> Data to use
------------------------
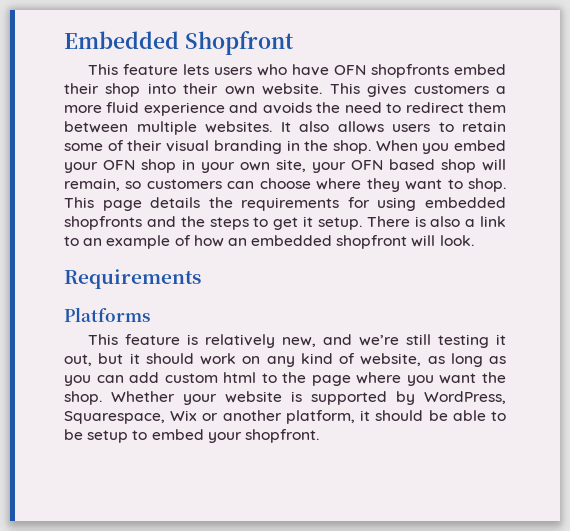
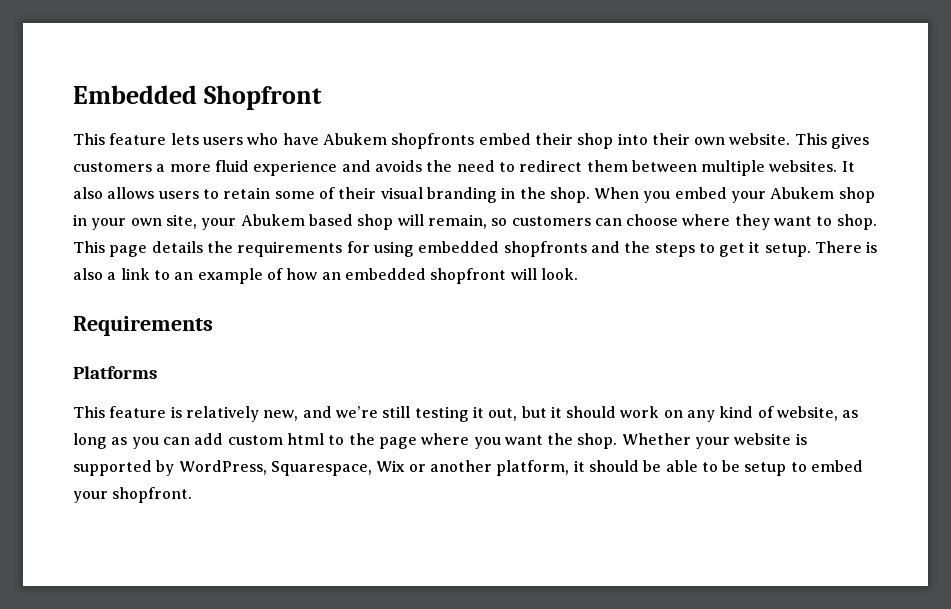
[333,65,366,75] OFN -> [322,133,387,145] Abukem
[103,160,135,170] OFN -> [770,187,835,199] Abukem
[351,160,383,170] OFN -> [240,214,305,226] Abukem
------------------------
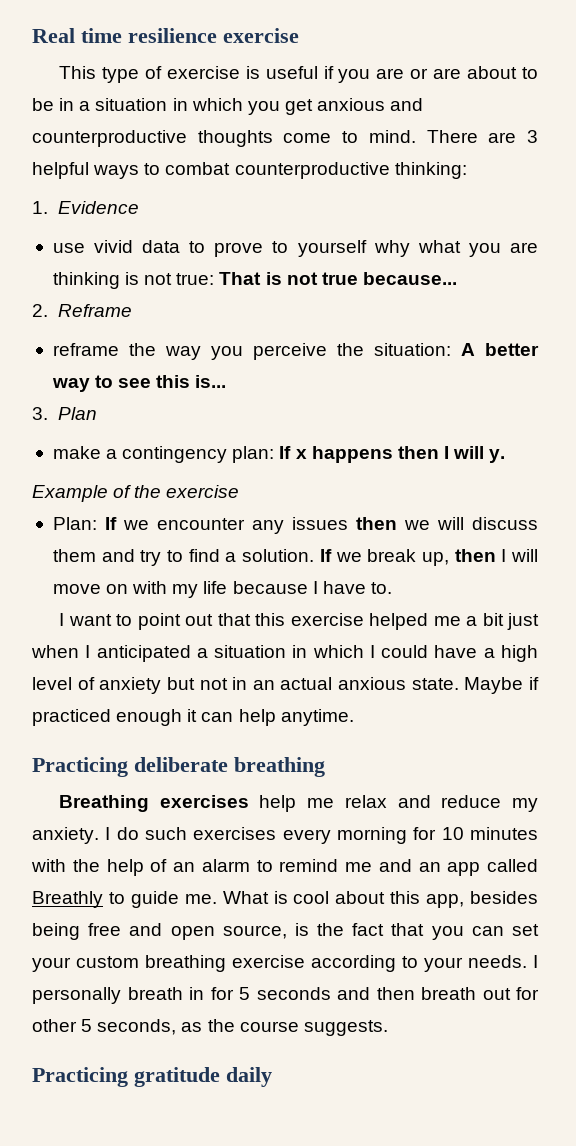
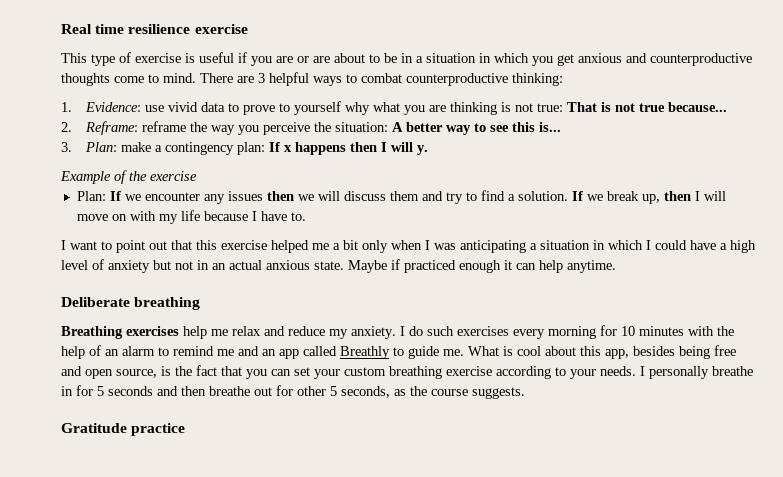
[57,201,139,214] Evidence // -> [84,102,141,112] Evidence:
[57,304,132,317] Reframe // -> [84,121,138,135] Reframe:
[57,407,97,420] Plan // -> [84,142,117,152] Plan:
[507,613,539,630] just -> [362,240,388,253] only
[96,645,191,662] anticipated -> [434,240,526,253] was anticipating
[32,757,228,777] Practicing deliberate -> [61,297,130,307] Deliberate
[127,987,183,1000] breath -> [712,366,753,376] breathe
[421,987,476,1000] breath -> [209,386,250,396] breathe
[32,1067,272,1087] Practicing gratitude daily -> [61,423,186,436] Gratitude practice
------------------------
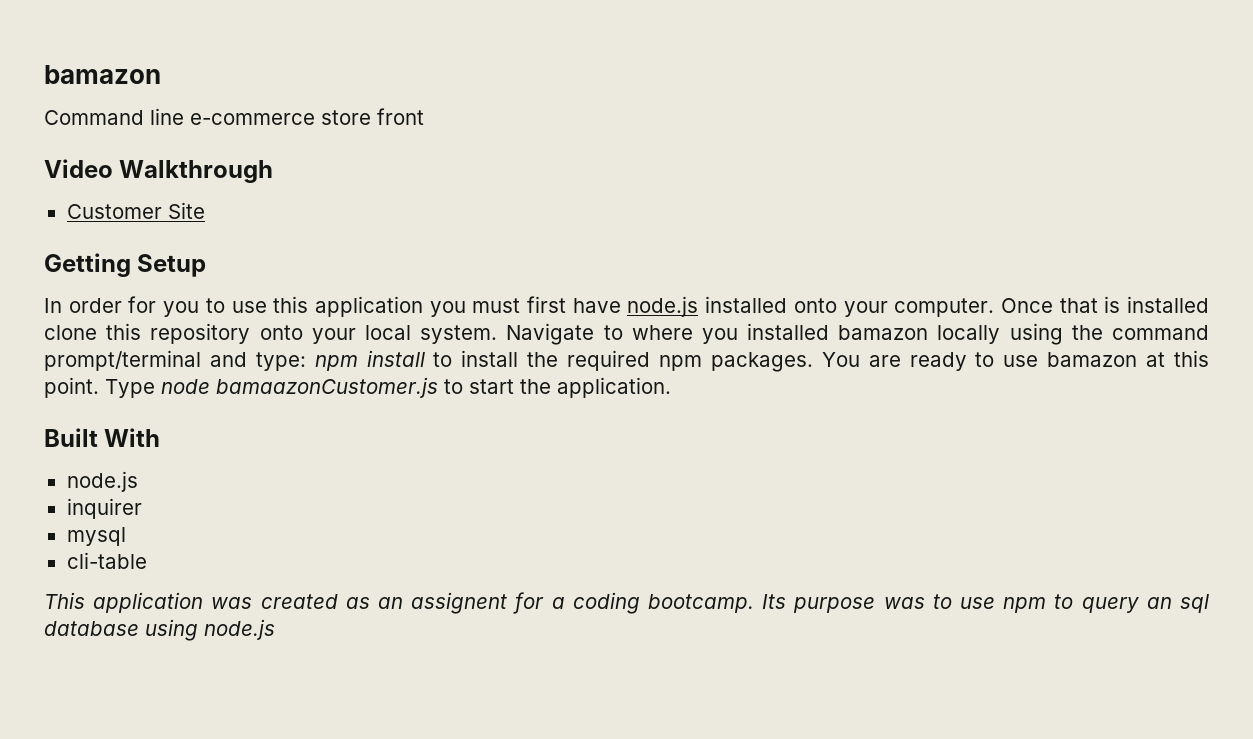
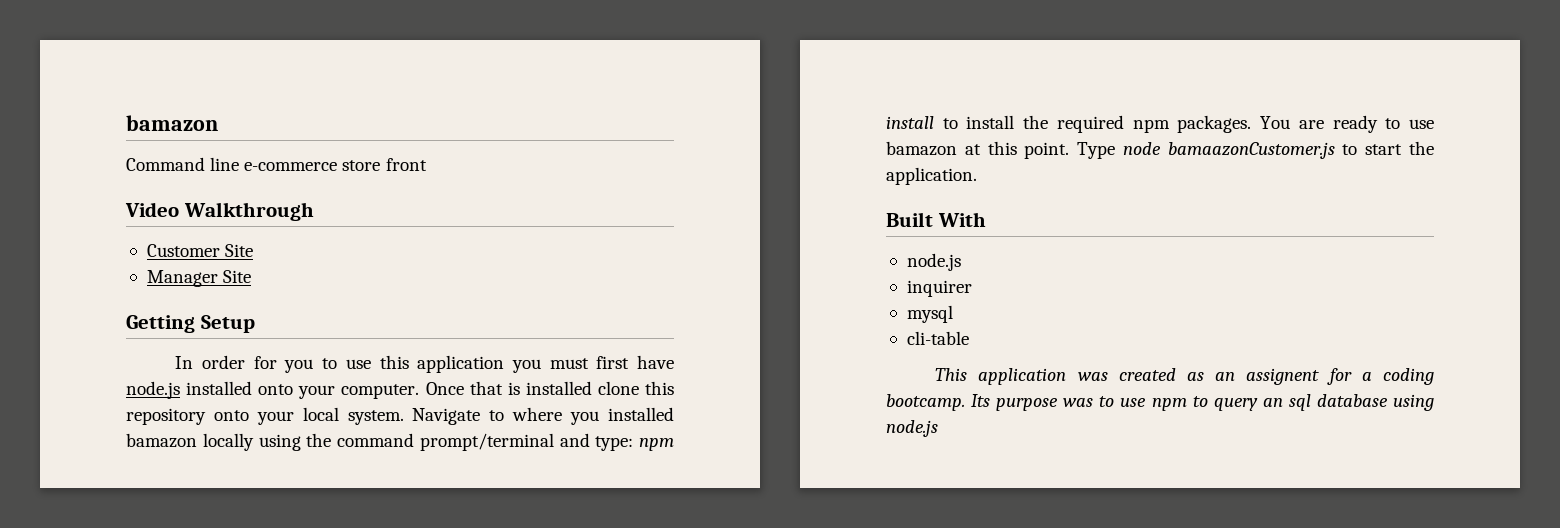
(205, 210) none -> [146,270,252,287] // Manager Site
------------------------
> Your instructions
Which lines above run from the one containing "[507,613,539,630] just ->" down to the one containing "[32,1067,272,1087] Practicing gratitude"? Repeat exactly those, both ends included, and nothing else.

> Exercise answer
[507,613,539,630] just -> [362,240,388,253] only
[96,645,191,662] anticipated -> [434,240,526,253] was anticipating
[32,757,228,777] Practicing deliberate -> [61,297,130,307] Deliberate
[127,987,183,1000] breath -> [712,366,753,376] breathe
[421,987,476,1000] breath -> [209,386,250,396] breathe
[32,1067,272,1087] Practicing gratitude daily -> [61,423,186,436] Gratitude practice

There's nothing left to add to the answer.